Both companies are expected to show promising numbers with both showing strong performance in previous quarters. GE Aerospace is showing robust demand in its aerospace segments, while Netflix is capitalizing on its ad-supported segment expansion and content diversification.

GE Aerospace Stock Hits 52-Week High 

Wall Street Estimates 

  • Earnings Per Share: $1.4 per share, an estimated increase of 19.2% from Q2 2024 
  • Revenue: $9.56 billion, an estimated increase of 16% from Q2 2024 

Strong Q1 Performance Promises Higher Q2 Expectations, Growth Drivers 

GE Aerospace so far had an incredible year, with the stock rising 55% YTD, reaching a 52-week high at $262 on July 14. The company’s Q1 results indicated a 12% increase in orders, an 11% rise in revenue to $9.9 billion and 38% profit increase, with EPS and revenue beating estimates. ¹   

Commercial Engines and Services 

In Q1, the commercial engines and services (CES) segment orders rose by 31% YoY, with revenue reaching 17% and operating profit at 35%. Commercial backlog reached $140 billion, boosted by major orders globally.  

This backlog provides a strong foundation for future growth, and analysts expect CES to continue driving revenue in Q2.²  

Defense Segment 

The defense segment was also a winner in Q1, with revenue surging 5% and profit rising 16%. GE Aerospace also secured a defense contract with the United States Air Force for F110 engines, which amounted up to $5 billion.  

The contract secured has shown the continuation of strong demand for engines for the military. The defense segment aligns with the CES segment’s momentum, which could position GE Aerospace for a solid performance in Q2. ³  

Risks 

GE has been dealing with high costs and expenses related to certain projects and restructuring activities, which could impact profitability.  

The company faces sustained pressure from supply-chain issues, high tariffs and labor shortages. Also, foreign exchange headwinds might be worrying for the company.

Market Sentiment and Management Guidance 

Many analysts are likely to be optimistic about Q2, as GE Aerospace has stayed consistent in its earnings performance, beating estimates for 4 consecutive quarters. 

Management has stated their full-year guidance, forecasting an estimate of EPS between $5.10–$5.45 and double-digit revenue growth (around 15%), which could boost investor confidence despite supply chain issues and tariff risks.   
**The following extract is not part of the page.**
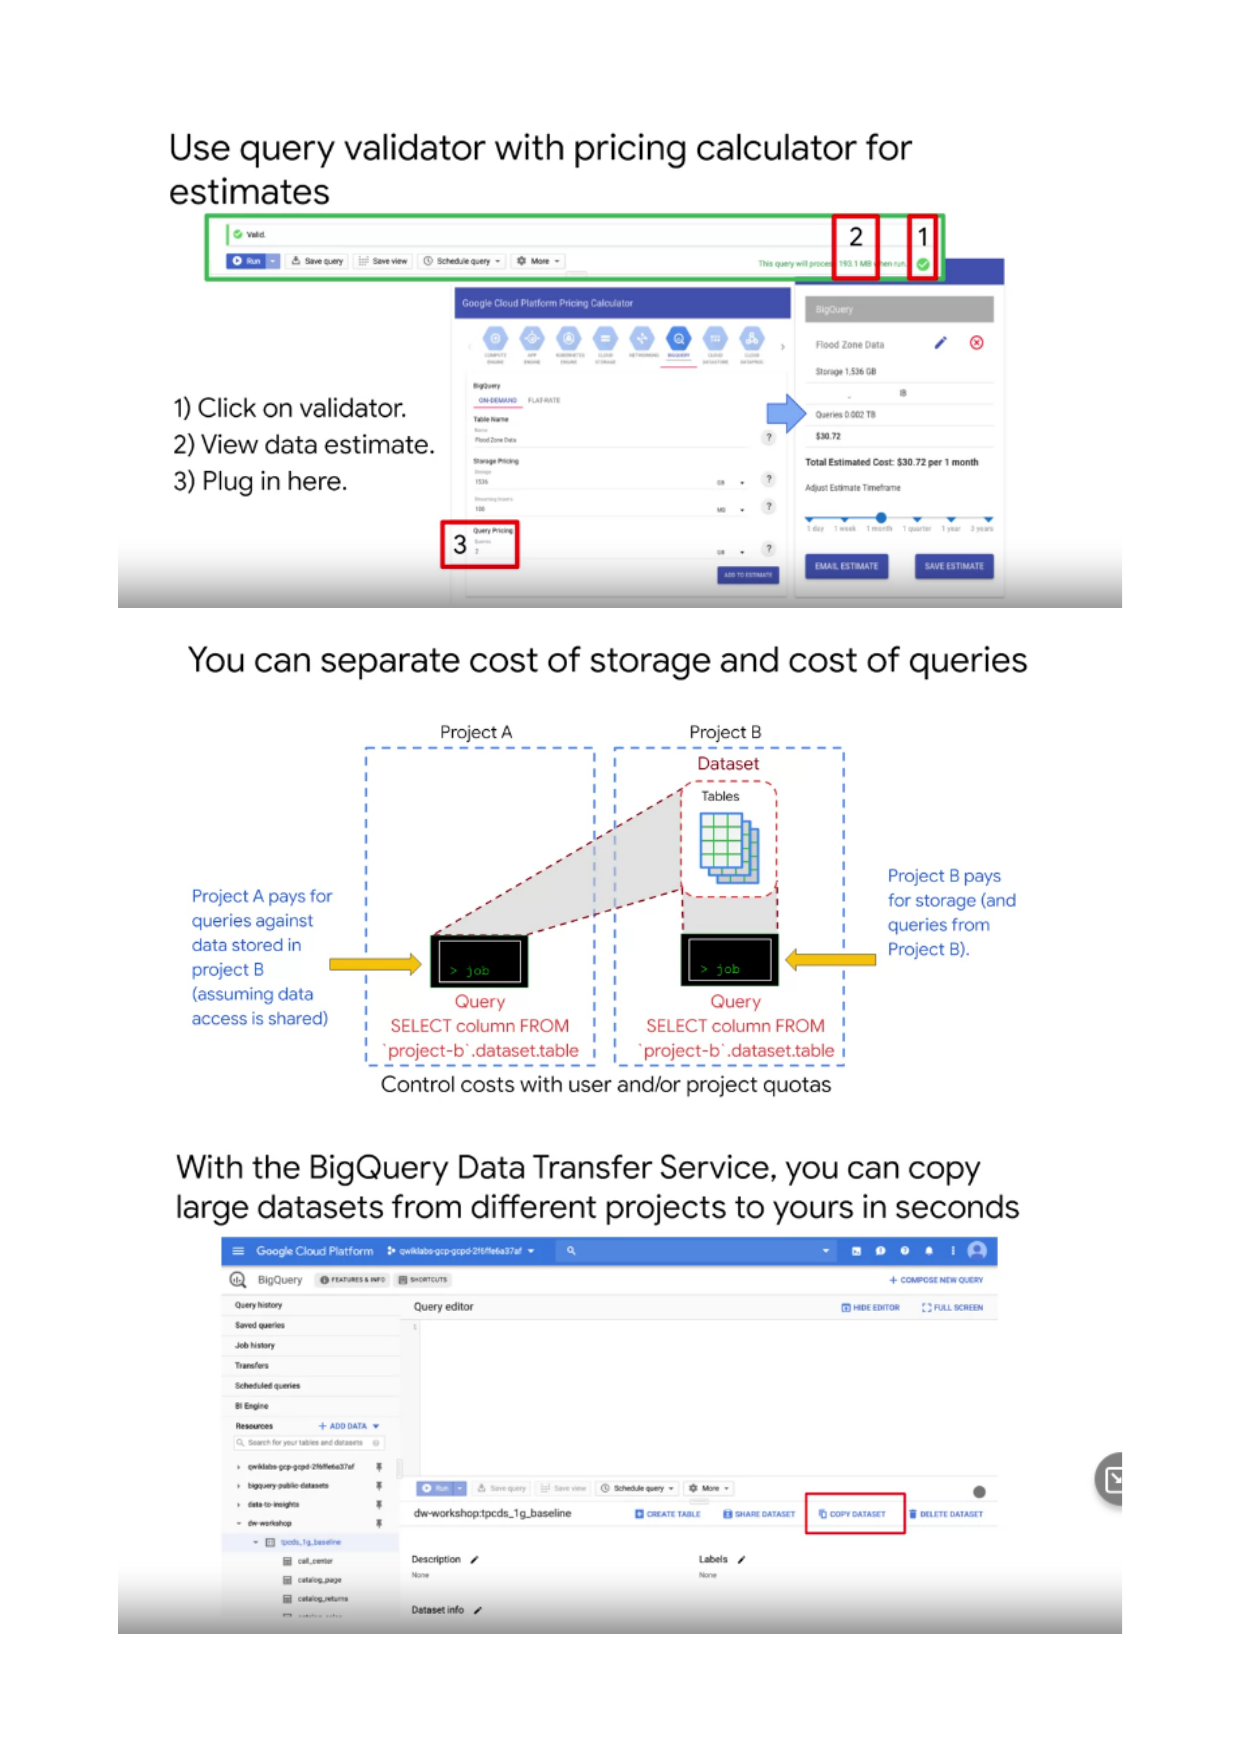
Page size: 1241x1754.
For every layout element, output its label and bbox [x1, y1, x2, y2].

picture [118, 636, 1123, 1104]
picture [118, 1132, 1123, 1634]
picture [118, 118, 1123, 608]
Netflix Streaming Toward Growth 

Wall Street Estimates 

  • Earnings Per Share (EPS): $7 per share, an estimated increase of 43% from Q2 2024 
  • Revenue: $11.048 billion, an estimated increase of 15.6% from Q2 2024 

Q1 Earnings Fuels Q2 Optimism 

Netflix stock has shown solid growth, with the stock rising more than 30% in three months. In Q1, the streaming giant reported revenue of $10.54 billion, up 12.5%, while EPS came in at $6.61 per share, up 25% YoY.   

The strong performance was due to Netflix’s strong financial performance, as growth was driven by its subscription segment. The company has also indicated strong momentum in its ad-supported tier, signaling more expansion.  

Despite heightened competition in the streaming industry, Netflix remains a leader. 

Ad-Supported Segment 

Netflix’s ad-supported segment was introduced in 2022, which has played a major role in its revenue growth. The segment gained 94 million monthly active users in early 2025, up from 40 million last year.  Netflix aims to double its ad revenue this year and plans to reach the company’s goal of $8 billion in free cash flow.   

Live Sports and Content Diversification 

Netflix’s commitment to broadcasting live sports marks a shift from its traditional model. It is already gaining traction with new audiences and boosting subscriber retention. Live sports could reach an estimate of $25-35 million in ad revenue, potentially boosting growth.  

Market Sentiment and Management Guidance 

Analysts remain mixed on sentiment due to valuation concerns and macroeconomic factors. JP Morgan stated that Q2 is a tricky quarter as summer months are seasonally slower.   

Management forecasts an improvement in operating margin from last year, while rising revenue could help Netflix deliver stronger results. Markets will also be waiting for commentary on the current results and more on their financial outlook.